The news organizations’ review of past budget hearings showed supervisors had been more likely to probe spending during the early years of the settlement, as the county created infrastructure to implement reforms. In 2016, for example, Sheridan — then the department’s second-in-command — responded to a question about the court’s requirement to purchase body cameras for deputies, saying it was the sheriff’s office’s idea. “They’re more cutting-edge, and they’re more flexible. They travel with the deputies everywhere. And so it was our desire to do the body cameras,” he said at the time.

In later years, however, supervisors rarely questioned publicly how the sheriff’s office spent the money.

This year was different. Galvin asked the sheriff’s chief financial officer if their Melendres budget request for $36.5 million had been vetted. The officer said yes, adding that requests for the past 13 years were also vetted by the county budget office and state auditor.

Supervisor Mary Rose Wilcox, who served on the board from 1993 to 2014, was the lone Latina and Democrat during most of her tenure. She told Arizona Luminaria and ProPublica she objected to Arpaio’s spending and focus on immigration enforcement — which led to racial profiling, lawsuits and the settlement that continues today.

“The others really didn’t, and they found Melendres was way over the top.

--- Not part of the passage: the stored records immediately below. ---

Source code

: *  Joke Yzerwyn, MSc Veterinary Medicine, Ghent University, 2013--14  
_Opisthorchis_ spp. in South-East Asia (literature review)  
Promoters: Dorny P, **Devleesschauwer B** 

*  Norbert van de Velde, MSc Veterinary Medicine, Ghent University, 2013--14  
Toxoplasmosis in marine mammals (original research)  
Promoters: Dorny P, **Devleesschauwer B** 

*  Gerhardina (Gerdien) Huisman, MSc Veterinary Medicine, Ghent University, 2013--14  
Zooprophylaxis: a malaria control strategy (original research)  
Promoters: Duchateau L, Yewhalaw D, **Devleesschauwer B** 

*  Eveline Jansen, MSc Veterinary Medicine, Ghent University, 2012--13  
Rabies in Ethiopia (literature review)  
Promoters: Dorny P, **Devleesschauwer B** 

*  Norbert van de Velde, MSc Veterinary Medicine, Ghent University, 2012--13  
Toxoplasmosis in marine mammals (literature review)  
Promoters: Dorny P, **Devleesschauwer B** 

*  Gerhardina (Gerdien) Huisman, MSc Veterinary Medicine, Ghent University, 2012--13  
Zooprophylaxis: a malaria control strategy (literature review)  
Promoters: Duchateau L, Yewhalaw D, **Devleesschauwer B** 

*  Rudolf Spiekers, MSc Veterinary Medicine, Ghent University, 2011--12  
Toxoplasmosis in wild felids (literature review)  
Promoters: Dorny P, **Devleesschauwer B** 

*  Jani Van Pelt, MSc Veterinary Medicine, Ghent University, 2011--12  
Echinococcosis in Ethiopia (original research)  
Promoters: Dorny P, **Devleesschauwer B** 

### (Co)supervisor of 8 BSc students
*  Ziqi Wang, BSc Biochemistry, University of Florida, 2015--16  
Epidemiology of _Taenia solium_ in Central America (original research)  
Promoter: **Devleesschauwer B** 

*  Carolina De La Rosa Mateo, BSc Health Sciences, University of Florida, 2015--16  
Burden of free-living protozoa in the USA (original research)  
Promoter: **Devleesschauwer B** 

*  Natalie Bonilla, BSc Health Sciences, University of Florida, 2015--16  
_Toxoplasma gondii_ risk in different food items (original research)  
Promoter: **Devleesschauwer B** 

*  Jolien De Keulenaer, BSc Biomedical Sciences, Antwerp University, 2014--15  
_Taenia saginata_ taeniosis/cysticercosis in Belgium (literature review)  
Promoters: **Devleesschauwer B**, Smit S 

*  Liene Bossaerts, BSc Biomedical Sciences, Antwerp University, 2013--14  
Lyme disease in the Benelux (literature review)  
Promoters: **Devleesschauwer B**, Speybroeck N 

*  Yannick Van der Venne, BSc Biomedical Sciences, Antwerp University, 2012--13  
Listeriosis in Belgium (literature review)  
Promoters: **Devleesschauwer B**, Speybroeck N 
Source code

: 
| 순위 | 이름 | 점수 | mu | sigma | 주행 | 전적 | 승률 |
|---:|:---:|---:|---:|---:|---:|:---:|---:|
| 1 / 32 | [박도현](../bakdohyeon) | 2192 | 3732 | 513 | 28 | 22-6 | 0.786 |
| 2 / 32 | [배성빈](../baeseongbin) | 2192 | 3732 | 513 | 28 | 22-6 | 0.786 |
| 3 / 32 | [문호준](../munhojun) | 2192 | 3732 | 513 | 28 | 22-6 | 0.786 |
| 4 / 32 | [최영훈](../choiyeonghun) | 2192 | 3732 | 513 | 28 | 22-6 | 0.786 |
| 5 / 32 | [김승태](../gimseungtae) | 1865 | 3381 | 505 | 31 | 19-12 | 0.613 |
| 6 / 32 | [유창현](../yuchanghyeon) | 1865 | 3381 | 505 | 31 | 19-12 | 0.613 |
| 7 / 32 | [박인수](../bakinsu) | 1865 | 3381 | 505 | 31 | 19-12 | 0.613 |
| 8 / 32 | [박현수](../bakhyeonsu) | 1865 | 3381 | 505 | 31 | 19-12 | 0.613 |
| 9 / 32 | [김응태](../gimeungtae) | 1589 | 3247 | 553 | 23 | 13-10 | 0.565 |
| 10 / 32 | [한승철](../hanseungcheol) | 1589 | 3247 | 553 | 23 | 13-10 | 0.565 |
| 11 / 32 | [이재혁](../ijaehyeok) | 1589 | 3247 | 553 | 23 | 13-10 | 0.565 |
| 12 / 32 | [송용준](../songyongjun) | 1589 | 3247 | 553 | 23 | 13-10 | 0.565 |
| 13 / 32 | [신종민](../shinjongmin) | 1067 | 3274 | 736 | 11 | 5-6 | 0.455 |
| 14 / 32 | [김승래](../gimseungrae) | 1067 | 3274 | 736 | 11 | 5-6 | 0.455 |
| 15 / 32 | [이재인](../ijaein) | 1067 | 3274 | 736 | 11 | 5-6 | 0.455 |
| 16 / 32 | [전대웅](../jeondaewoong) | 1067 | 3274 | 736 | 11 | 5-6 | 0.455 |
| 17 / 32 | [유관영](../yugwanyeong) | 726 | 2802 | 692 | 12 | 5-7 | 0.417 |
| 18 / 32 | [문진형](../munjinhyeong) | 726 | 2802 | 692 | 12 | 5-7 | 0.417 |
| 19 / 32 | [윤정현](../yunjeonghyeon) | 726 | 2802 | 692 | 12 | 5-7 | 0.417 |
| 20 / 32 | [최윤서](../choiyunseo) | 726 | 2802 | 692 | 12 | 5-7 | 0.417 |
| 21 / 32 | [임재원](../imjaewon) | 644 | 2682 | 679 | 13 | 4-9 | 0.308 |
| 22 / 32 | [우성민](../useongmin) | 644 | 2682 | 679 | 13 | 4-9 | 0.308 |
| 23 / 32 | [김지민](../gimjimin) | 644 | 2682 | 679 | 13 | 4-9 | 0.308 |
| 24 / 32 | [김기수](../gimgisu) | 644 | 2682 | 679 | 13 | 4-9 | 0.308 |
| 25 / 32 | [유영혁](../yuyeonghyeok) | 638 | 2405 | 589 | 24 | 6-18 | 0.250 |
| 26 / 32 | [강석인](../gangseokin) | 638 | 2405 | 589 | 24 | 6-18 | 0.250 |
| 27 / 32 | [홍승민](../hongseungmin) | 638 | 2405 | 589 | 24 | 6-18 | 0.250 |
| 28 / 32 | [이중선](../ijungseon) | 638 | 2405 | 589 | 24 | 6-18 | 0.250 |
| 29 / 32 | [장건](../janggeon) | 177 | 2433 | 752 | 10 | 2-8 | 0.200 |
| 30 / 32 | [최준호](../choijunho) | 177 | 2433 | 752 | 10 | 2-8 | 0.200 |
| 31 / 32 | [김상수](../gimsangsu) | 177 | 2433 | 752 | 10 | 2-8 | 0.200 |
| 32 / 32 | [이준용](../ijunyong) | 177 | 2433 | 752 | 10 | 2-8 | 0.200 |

But they knew they had to comply.”

She recalled previous allegations of misspending by the sheriff’s office. In 2011, a county audit found the department used $100 million from jail funds to pay patrol deputies. At the time, Sheridan chalked it up to a bookkeeping error, referring to it as a “systems issue.”

The board approved an oversight resolution, adopting rules to prevent the problem from happening again. “Hopefully, this is a chapter in Maricopa County’s history that we close and we never see such an abuse of funds again,” Wilcox told The Arizona Republic in 2011.